Parece agora que Ancara acredita que pode enfrentar sanções dos EUA por causa dos S-400s e também pelo "papel primordial de Halkbank em facilitar o comércio ilícito de petróleo por ouro do Irã, multibilionário", diz o relatório de Zaman.
Portanto, a Turquia pensa que ser legal com Israel ou com os judeus agora dará uma nova aparência aos EUA. Este é um modelo que já foi usado. Às vezes tem ido para os dois lados, como nos velhos tempos, quando a Turquia conseguiu fazer com que grupos judeus nos EUA fizessem lobby contra o reconhecimento do Genocídio Armênio, alegando que a negação do genocídio traria relações mais estreitas entre Israel e a Turquia. A Liga Anti-Difamação foi notoriamente marcada por controvérsias no início dos anos 2000 por essa abordagem, mudando sua postura apenas em 2016 sob nova liderança.

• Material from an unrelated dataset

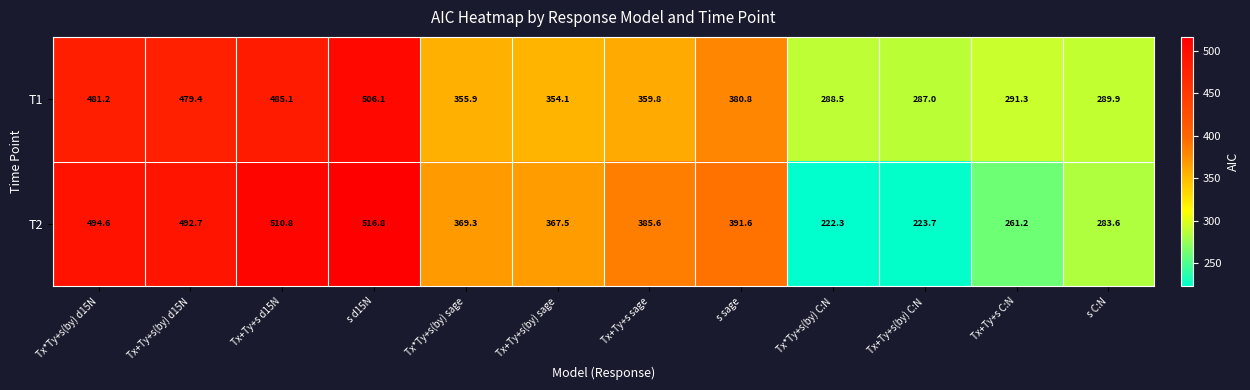

Which category has the lowest value across all series?

Tx*Ty+s(by) C:N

Estranhamente, a negação do Genocídio Armênio não aproximou Israel e a Turquia; em vez disso, a Turquia acusou Israel de ser como os nazistas. Então, todo o trabalho de negar o genocídio fez com que Israel fosse acusado de genocídio. Desta vez, quando a Turquia queria apoiar um ataque aos armênios, não foi a negação do genocídio que foi pressionada em DC, mas sim uma campanha sussurrada alegando que a Armênia é aliada do Irã, o que não é. Os armênios foram expulsos de suas casas, e a Turquia agora quer voltar a ser favorável em Jerusalém - voltar a ser favorável em DC. 

NÃO ESTÁ CLARO se Israel irá mais uma vez lutar pela Turquia, ignorando o apoio ao Hamas, cujo terrorismo matou e feriu milhares de israelenses. Israel pode descobrir que, não tão longe no futuro, assim que Ancara conseguir o que deseja, ele voltará a focar em Jerusalém.
No passado, Israel e as vozes pró-Israel nos Estados Unidos que foram batalhar por Ancara nunca pediram nada em troca. Sempre foi aqui que as coisas não estavam claras com a Turquia. Enquanto a Rússia e o Irã são recebidos com sorrisos em Ancara e booms comerciais, fluxo de armas e Hamas e Jihad Islâmica podem brindar um ao outro nos cafés da Turquia, Israel não é oficialmente bem-vindo - e nunca recebe nada em troca por esses vários esforços de divulgação.
No passado, a Turquia usou isso para tentar sabotar as relações de Israel com a Grécia ou os Emirados Árabes Unidos e outros estados. Não está claro se Israel agora está preparado para ser uma ferramenta para o governo de extrema direita de Ancara novamente. 
A Turquia também está manobrando para fazer um novo contato com a Arábia Saudita e atenuou a retórica contra a Grécia. Seu governo sabe que - embora nenhum grupo de direitos humanos faça nada sobre a contínua limpeza étnica e ocupação de Afrin - os países da OTAN, França, Europa e os EUA estão se cansando das crises semanais envolvendo Ancara e das agressões e guerras em que a Turquia embarcou, desestabilizando a Síria, a Líbia, o Cáucaso e outros estados.